Holocaust insurance claims divide the Jewish community
Hardly a day goes by where Renee Firestone isn’t asked by some school, museum, reporter or filmmaker to talk about the Holocaust.
“Somebody has to tell the story,” she said. “I am fortunate enough, at my age, to still be able to walk and talk. So I have to do it.”
Firestone is 88, with pale blue eyes and a warm, Cheshire cat smile. She manages a 24-unit apartment building in Beverly Hills, where she lives with her daughter, Klaire.
Renee was born in Czechoslovakia and was taken to Auschwitz-Birkenau at the age of 20, during the last years of the war. Her mother was sent to the gas chambers immediately upon arrival. Her brother was a partisan. Her father actually survived internment, only to die of tuberculosis four months after being liberated.
In the 1990s, the Firestones began seeing stories in the news about litigation aimed at recovering assets from the Holocaust—compensation for slave labor, return of looted art, recovered funds from Swiss bank accounts and, finally, money for insurance claims. In the late 1990s, Renee’s cousin, Fred Jackson, was among the first people in the United States to sue the Italian insurance giant Assicurazioni Generali for payment on an old policy taken out before the war by his mother, whose brother was Renee’s father.
Renee’s father, who owned a textile and tailoring business, was the patriarch of the family, and although no policy documents exist today, Firestone is certain that if her father’s sister had insurance, then he must have it as well.
“Because my father was the adviser of the family,” she said. “For sure the home was insured, and for sure the business was insured.”
In Eastern Europe before the war, insurance and annuities were common investment techniques, especially for Jews, many of whom worked in the industry, and who, in turn, sold policies to Jewish customers. After the war, it was standard practice for insurance companies to pay claims only when relatives could produce the original policy documents and a death certificate. Needless to say, not many Holocaust survivors or their families had either.
In 2003, the U.S. Supreme Court ruled that when it came to foreign insurance companies, state law was preempted by federal policy. That was interpreted by lower courts to mean that survivors, like Renee Firestone, cannot sue insurance companies like Generali, because the federal government participated in negotiations with other countries and formed a commission to evaluate claims—a process that many Holocaust survivors were dissatisfied with.
A bill now making its way through Congress would change that, giving survivors the right to settle with insurance companies on their own and, if no settlement can be reached, take them to court. H.R. 890, also known as the Tom Lantos Justice for Holocaust Survivors Act, is written specifically to allow survivors with unpaid insurance claims to sue insurance companies—and perhaps more importantly, would force those same companies to release a full list of unclaimed policies from that era.

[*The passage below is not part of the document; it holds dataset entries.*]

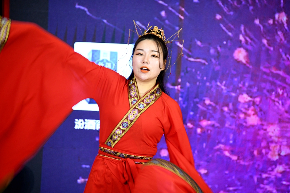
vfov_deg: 6.0
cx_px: 145
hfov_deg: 9.0
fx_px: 1852
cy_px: 96
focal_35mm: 230
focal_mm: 230
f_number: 5.6
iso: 1800
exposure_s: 1/125
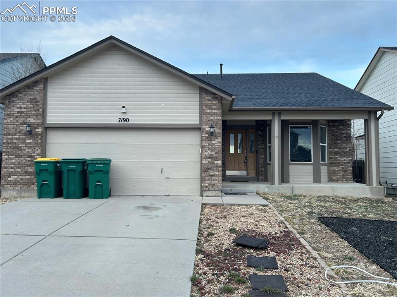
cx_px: 198
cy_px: 148
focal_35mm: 26
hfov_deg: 67.3
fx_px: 298
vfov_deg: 53.0
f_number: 1.5
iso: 64
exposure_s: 1/121
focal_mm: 5.7
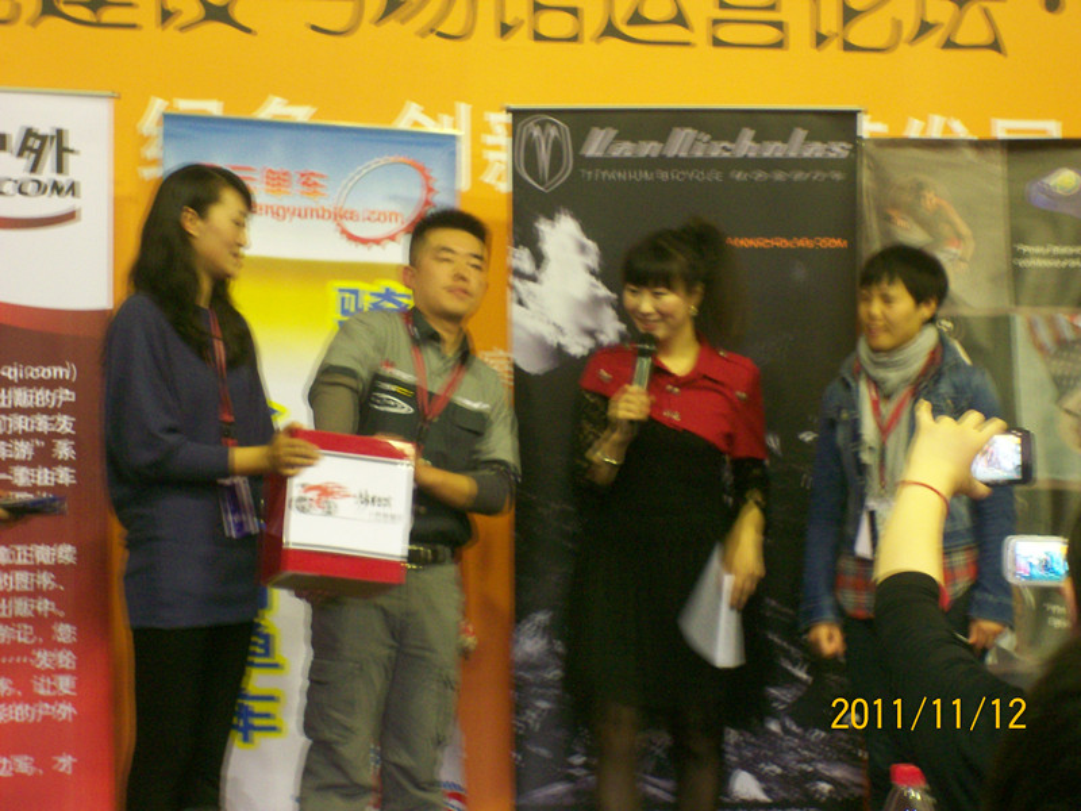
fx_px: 3279
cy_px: 406
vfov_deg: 14.1
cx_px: 540
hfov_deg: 18.7
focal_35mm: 105
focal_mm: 17.4
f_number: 4.9
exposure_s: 1/4.6
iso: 200
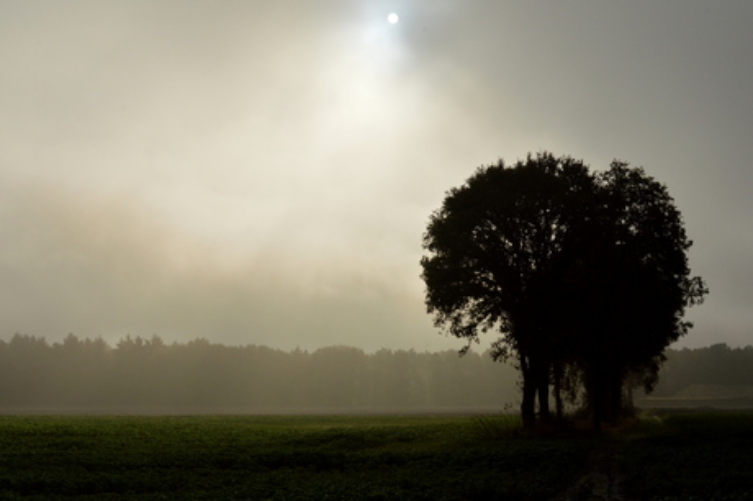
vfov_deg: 29.8
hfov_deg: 43.6
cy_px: 250
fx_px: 941
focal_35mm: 45
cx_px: 376
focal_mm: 30
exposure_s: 1/1000
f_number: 16
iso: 400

The bill is named for Congressman Tom Lantos, a Hungarian Jew who escaped from a Nazi work camp and fought in an underground resistance group. He became friends with Renee Firestone when they both participated in the Academy Award-winning documentary “The Last Days” in 1998. Lantos sponsored an earlier version of the bill, which Klaire Firestone had been lobbying for, in 2007, a year before Lantos died.
This week, a number of Holocaust survivors were planning a Washington, D.C., rally—scheduled for June 7 as of press time—to support the legislation, which was approved by the House Foreign Affairs Committee in March and is scheduled to move to the Judiciary Committee later this month.
“I’ve personally heard from dozens of survivors and children of survivors,” said Sam Dubbin, the Firestones’ lawyer and one of the rally’s organizers. “And in many cases, they’re reaching out not only out of a sense of injustice, but because they’re living in financial desperation.”
But the bill has encountered heavy resistance from the most unlikely of sources: a host of Jewish organizations, including the Anti-Defamation League, B’nai B’rith and the American Jewish Committee (AJC).
“There are negotiations that have resulted in hundreds of millions of dollars toward the needs of survivors worldwide,” said Rabbi Andrew Baker, director of International Jewish Affairs for the AJC. “It’s not at all clear that these negotiations would be able to continue if this bill passed.”
It is a strange divide within the Jewish community, one that is both material and ideological—that is, should victims of the Holocaust be treated as individuals or as a collective? Both sides of the argument have merit, but the substance of those arguments has been masked by ad hominem attacks. Each side is accusing the other of being driven by greed.
“We don’t think their heart is in the right place,” Baker said, speaking of a group of survivors that are in favor of the legislation. “It’s more pocket book than heart.”
Renee Firestone, meanwhile, becomes enraged when talking about organizations like the AJC: “After what we went through—how lucky we were to even survive, and how we struggled to again become human beings. And then our own people are stopping us from getting what belongs to us, what’s ours?”
“There are multiple interests at stake, and there is a tension,” said Holocaust expert Michael Berenbaum, a professor of Jewish studies at American Jewish University. “It does not bring about the finest discourse.”